La necesidad de sentido es hoy la misma de siempre, pero ya no resultan satisfactorias para muchos las respuestas tradicionales de la religión y la filosofía basadas en dogmas, en mitos orientados a mitigar la angustia existencial y el miedo a la muerte, o en metarrelatos no corroborados por la experiencia directa.

El siglo pasado ha protagonizado, además, un cuestionamiento progresivo de instituciones y tradiciones milenarias, lo que ha contribuido igualmente a inocular el fermento de la duda y la sensación de que todo es incierto y relativo, de que no hay referentes sólidos a los que atenerse. También han hecho aguas para una mayoría las grandes utopías sociopolíticas que buscaron llenar el vacío dejado por la crisis de las cosmovisiones tradicionales. Y no todos atinan a dar un sentido elevado y creador a su existencia cuando el entorno social, lejos de ofrecer modelos adecuados para ese fin, invita a avanzar en la dirección opuesta.

De hecho, muchos de los actuales nuevos dioses son preocupantemente banales, como lo es el dios de la religión del consumo y del mercado, cuyo proselitismo agresivo “presiona constantemente con: ‘Cómprame si quieres ser feliz’. Si no se está cegado por la separación habitual entre lo profano y lo sagrado, se puede comprender que aquí se trata de la promesa de una nueva salvación, de un nuevo medio para resolver la cuestión del desamparo.

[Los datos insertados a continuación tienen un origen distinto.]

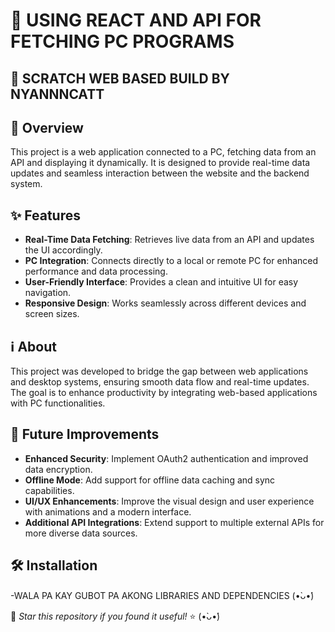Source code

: # 🚀 USING REACT AND API FOR FETCHING PC PROGRAMS
## 🌟 SCRATCH WEB BASED BUILD BY NYANNNCATT

## 🌟 Overview
This project is a web application connected to a PC, fetching data from an API and displaying it dynamically. It is designed to provide real-time data updates and seamless interaction between the website and the backend system.

## ✨ Features
-  **Real-Time Data Fetching**: Retrieves live data from an API and updates the UI accordingly.
-  **PC Integration**: Connects directly to a local or remote PC for enhanced performance and data processing.
-  **User-Friendly Interface**: Provides a clean and intuitive UI for easy navigation.
-  **Responsive Design**: Works seamlessly across different devices and screen sizes.

## ℹ️ About
This project was developed to bridge the gap between web applications and desktop systems, ensuring smooth data flow and real-time updates. The goal is to enhance productivity by integrating web-based applications with PC functionalities.

## 🔮 Future Improvements
-  **Enhanced Security**: Implement OAuth2 authentication and improved data encryption.
-  **Offline Mode**: Add support for offline data caching and sync capabilities.
-  **UI/UX Enhancements**: Improve the visual design and user experience with animations and a modern interface.
-  **Additional API Integrations**: Extend support to multiple external APIs for more diverse data sources.

## 🛠️ Installation
   -WALA PA KAY GUBOT PA AKONG LIBRARIES AND DEPENDENCIES (•̀ᴗ•́)



🌟 _Star this repository if you found it useful!_ ⭐ (•̀ᴗ•́)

Esta nueva religión —que con su promesa futura de satisfacción siempre aplazada y de crecimiento material ilimitado ha contribuido a disociar al individuo del cosmos (como evidencia la actual crisis ecológica), a minar los valores comunitarios y a atomizar las sociedades— ha dado a muchas vidas un perfil reconocible: la carrera autista y frenética por adquirir símbolos de estatus y por acumular momentos de placer ávido y caro.

Hoy son más vigentes que nunca las palabras con las que John Ruskin retrataba la inquietud de sus contemporáneos: “Nuestros dos objetivos en la vida son los siguientes: por más que tengamos, poseer más, y donde sea que estemos, ir a otra parte”.

Pocas personas no intuyen en algún nivel de sí mismas la futilidad de esta persecución que, por su misma naturaleza, no puede hallar reposo ni satisfacer nuestros anhelos más genuinos; de aquí que la ansiedad, la insatisfacción y la frustración generalizadas sean epidémicas, y de aquí el éxito de todo lo que acalle pasajeramente este malestar, como la estimulación continua de los sentidos —es decir, más de lo mismo— o los psicofármacos. Aún así, la religión del mercado “ya se ha convertido en la religión más próspera de todos los tiempos, y gana adeptos con todavía mayor rapidez que ningún otro sistema de creencias o de valores en la historia de la humanidad.

Si tanto la religión como la filosofía han tenido históricamente la función de ayudarnos a comprender la realidad, nuestro lugar y función en ella, y el sentido de nuestra existencia, ambas “satisfacen cada vez menos esta función; precisamente porque es suplantada —o encubierta— por otros sistemas de creencias u otros sistemas de valores. Hoy en día, las ciencias constituyen el nuevo sistema de explicación más poderoso, y el consumismo, el sistema de valores más atractivo.


Mónica Cavallé, El sentido filosófico de la vida humana.